Perhaps the easiest option is the capital transfer option: simply transfer €1.5 million to a Portuguese bank account. There’s no need to look for a property, read through the terms and conditions of an investment fund, or research a particular development company. Your money is held in a bank account, which comes with a lot of perceived security, 

Downsides of the capital transfer route

The first, and very obvious downside, is the cost: €1.5 million. While many people can pull together €280,000, finding €1.5 million that you can leave in a bank account is going to be much harder. 

The second downside is growth limitations. While you may find an account that pays a better than average amount of interest, it probably won’t be as profitable as investing that money elsewhere. 

Capital Transfer & Job Creation 

Another investment option within the golden visa program is to invest €500,000 into a new or existing Portuguese company and create at least five new permanent jobs for a minimum period of three years. 

As this option involves creating five new jobs in Portugal, it has significant societal benefits – as well as potentially offer you a return on your investment while obtaining citizenship as well. 
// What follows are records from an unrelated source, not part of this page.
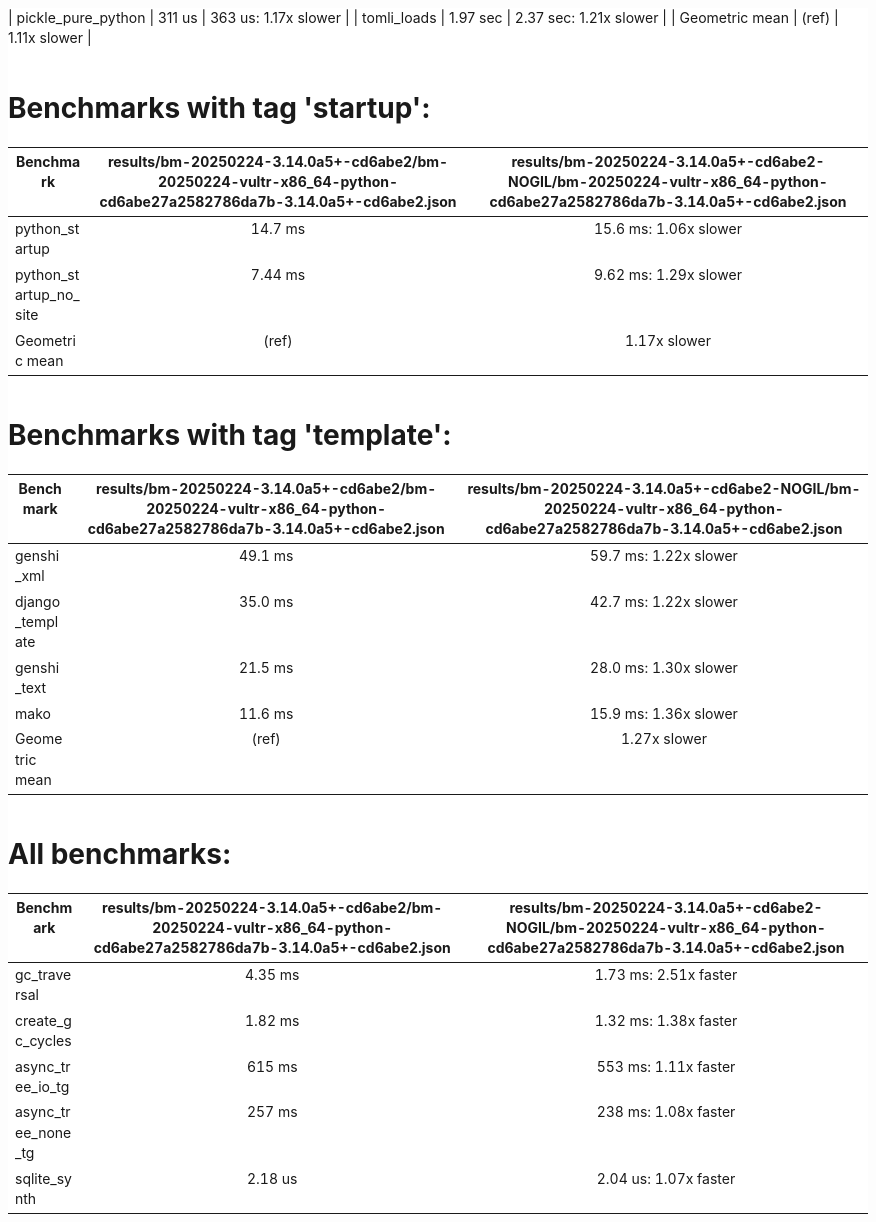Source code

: | pickle_pure_python   | 311 us                                                                                                            | 363 us: 1.17x slower                                                                                                    |
| tomli_loads          | 1.97 sec                                                                                                          | 2.37 sec: 1.21x slower                                                                                                  |
| Geometric mean       | (ref)                                                                                                             | 1.11x slower                                                                                                            |

Benchmarks with tag 'startup':
==============================

| Benchmark              | results/bm-20250224-3.14.0a5+-cd6abe2/bm-20250224-vultr-x86_64-python-cd6abe27a2582786da7b-3.14.0a5+-cd6abe2.json | results/bm-20250224-3.14.0a5+-cd6abe2-NOGIL/bm-20250224-vultr-x86_64-python-cd6abe27a2582786da7b-3.14.0a5+-cd6abe2.json |
|------------------------|:-----------------------------------------------------------------------------------------------------------------:|:-----------------------------------------------------------------------------------------------------------------------:|
| python_startup         | 14.7 ms                                                                                                           | 15.6 ms: 1.06x slower                                                                                                   |
| python_startup_no_site | 7.44 ms                                                                                                           | 9.62 ms: 1.29x slower                                                                                                   |
| Geometric mean         | (ref)                                                                                                             | 1.17x slower                                                                                                            |

Benchmarks with tag 'template':
===============================

| Benchmark       | results/bm-20250224-3.14.0a5+-cd6abe2/bm-20250224-vultr-x86_64-python-cd6abe27a2582786da7b-3.14.0a5+-cd6abe2.json | results/bm-20250224-3.14.0a5+-cd6abe2-NOGIL/bm-20250224-vultr-x86_64-python-cd6abe27a2582786da7b-3.14.0a5+-cd6abe2.json |
|-----------------|:-----------------------------------------------------------------------------------------------------------------:|:-----------------------------------------------------------------------------------------------------------------------:|
| genshi_xml      | 49.1 ms                                                                                                           | 59.7 ms: 1.22x slower                                                                                                   |
| django_template | 35.0 ms                                                                                                           | 42.7 ms: 1.22x slower                                                                                                   |
| genshi_text     | 21.5 ms                                                                                                           | 28.0 ms: 1.30x slower                                                                                                   |
| mako            | 11.6 ms                                                                                                           | 15.9 ms: 1.36x slower                                                                                                   |
| Geometric mean  | (ref)                                                                                                             | 1.27x slower                                                                                                            |

All benchmarks:
===============

| Benchmark                  | results/bm-20250224-3.14.0a5+-cd6abe2/bm-20250224-vultr-x86_64-python-cd6abe27a2582786da7b-3.14.0a5+-cd6abe2.json | results/bm-20250224-3.14.0a5+-cd6abe2-NOGIL/bm-20250224-vultr-x86_64-python-cd6abe27a2582786da7b-3.14.0a5+-cd6abe2.json |
|----------------------------|:-----------------------------------------------------------------------------------------------------------------:|:-----------------------------------------------------------------------------------------------------------------------:|
| gc_traversal               | 4.35 ms                                                                                                           | 1.73 ms: 2.51x faster                                                                                                   |
| create_gc_cycles           | 1.82 ms                                                                                                           | 1.32 ms: 1.38x faster                                                                                                   |
| async_tree_io_tg           | 615 ms                                                                                                            | 553 ms: 1.11x faster                                                                                                    |
| async_tree_none_tg         | 257 ms                                                                                                            | 238 ms: 1.08x faster                                                                                                    |
| sqlite_synth               | 2.18 us                                                                                                           | 2.04 us: 1.07x faster                                                                                                   |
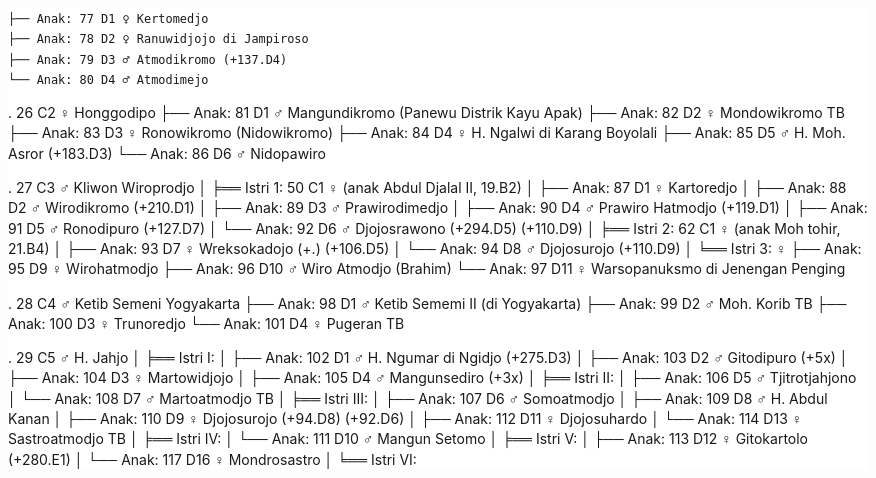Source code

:     ├── Anak: 77 D1 ♀ Kertomedjo
    ├── Anak: 78 D2 ♀ Ranuwidjojo di Jampiroso
    ├── Anak: 79 D3 ♂ Atmodikromo (+137.D4)
    └── Anak: 80 D4 ♂ Atmodimejo

. 26 C2 ♀ Honggodipo
    ├── Anak: 81 D1 ♂ Mangundikromo (Panewu Distrik Kayu Apak)
    ├── Anak: 82 D2 ♀ Mondowikromo TB
    ├── Anak: 83 D3 ♀ Ronowikromo (Nidowikromo)
    ├── Anak: 84 D4 ♀ H. Ngalwi di Karang Boyolali
    ├── Anak: 85 D5 ♂ H. Moh. Asror (+183.D3)
    └── Anak: 86 D6 ♂ Nidopawiro

. 27 C3 ♂ Kliwon Wiroprodjo
│
╞══ Istri 1: 50 C1 ♀ (anak Abdul Djalal II, 19.B2)
│   ├── Anak: 87 D1 ♀ Kartoredjo
│   ├── Anak: 88 D2 ♂ Wirodikromo (+210.D1)
│   ├── Anak: 89 D3 ♂ Prawirodimedjo
│   ├── Anak: 90 D4 ♂ Prawiro Hatmodjo (+119.D1)
│   ├── Anak: 91 D5 ♂ Ronodipuro (+127.D7)
│   └── Anak: 92 D6 ♂ Djojosrawono (+294.D5) (+110.D9)
│
╞══ Istri 2: 62 C1 ♀ (anak Moh tohir, 21.B4)
│   ├── Anak: 93 D7 ♀ Wreksokadojo (+.) (+106.D5)
│   └── Anak: 94 D8 ♂ Djojosurojo (+110.D9)
│
╘══ Istri 3: ♀ 
    ├── Anak: 95 D9 ♀ Wirohatmodjo
    ├── Anak: 96 D10 ♂ Wiro Atmodjo (Brahim)
    └── Anak: 97 D11 ♀ Warsopanuksmo di Jenengan Penging

. 28 C4 ♂ Ketib Semeni Yogyakarta
    ├── Anak: 98 D1 ♂ Ketib Sememi II (di Yogyakarta)
    ├── Anak: 99 D2 ♂ Moh. Korib TB
    ├── Anak: 100 D3 ♀ Trunoredjo
    └── Anak: 101 D4 ♀ Pugeran TB

. 29 C5 ♂ H. Jahjo
│
╞══ Istri I:
│   ├── Anak: 102 D1 ♂ H. Ngumar di Ngidjo (+275.D3)
│   ├── Anak: 103 D2 ♂ Gitodipuro (+5x)
│   ├── Anak: 104 D3 ♀ Martowidjojo 
│   ├── Anak: 105 D4 ♂ Mangunsediro (+3x)
│
╞══ Istri II: 
│   ├── Anak: 106 D5 ♂ Tjitrotjahjono
│   └── Anak: 108 D7 ♂ Martoatmodjo TB
│
╞══ Istri III: 
│   ├── Anak: 107 D6 ♂ Somoatmodjo
│   ├── Anak: 109 D8 ♂ H. Abdul Kanan
│   ├── Anak: 110 D9 ♀ Djojosurojo (+94.D8) (+92.D6)
│   ├── Anak: 112 D11 ♀ Djojosuhardo
│   └── Anak: 114 D13 ♀ Sastroatmodjo TB
│
╞══ Istri IV: 
│   └── Anak: 111 D10 ♂ Mangun Setomo
│
╞══ Istri V: 
│   ├── Anak: 113 D12 ♀ Gitokartolo (+280.E1)
│   └── Anak: 117 D16 ♀ Mondrosastro
│
╘══ Istri VI:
Downsides of the capital transfer and job creation route

The first downside to this route is the cost: at €500,000, it’s more expensive than the cheaper real estate options. If you have to get involved in the running of a company, it’s also more time-intensive than the other options as well. However, if you have a business that you think would succeed in Portugal, it could be an option to consider. It could also be a hands-off investment route if you invest in an existing company in Portugal rather than personally start a new one.